____ Data extract
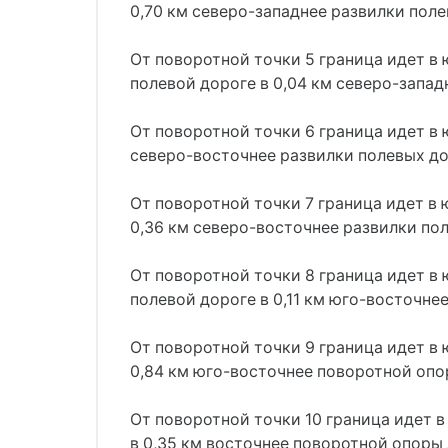
0,70 км северо-западнее развилки поле
От поворотной точки 5 граница идет в
полевой дороге в 0,04 км северо-запад
От поворотной точки 6 граница идет в 
северо-восточнее развилки полевых до
От поворотной точки 7 граница идет в
0,36 км северо-восточнее развилки пол
От поворотной точки 8 граница идет в
полевой дороге в 0,11 км юго-восточне
От поворотной точки 9 граница идет в
0,84 км юго-восточнее поворотной опо
От поворотной точки 10 граница идет в
в 0,35 км восточнее поворотной опоры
________
Exercise brief: In the copy, include every record exactly and no pictures.

Solution below:
0,70 км северо-западнее развилки поле
От поворотной точки 5 граница идет в
полевой дороге в 0,04 км северо-запад
От поворотной точки 6 граница идет в 
северо-восточнее развилки полевых до
От поворотной точки 7 граница идет в
0,36 км северо-восточнее развилки пол
От поворотной точки 8 граница идет в
полевой дороге в 0,11 км юго-восточне
От поворотной точки 9 граница идет в
0,84 км юго-восточнее поворотной опо
От поворотной точки 10 граница идет в
в 0,35 км восточнее поворотной опоры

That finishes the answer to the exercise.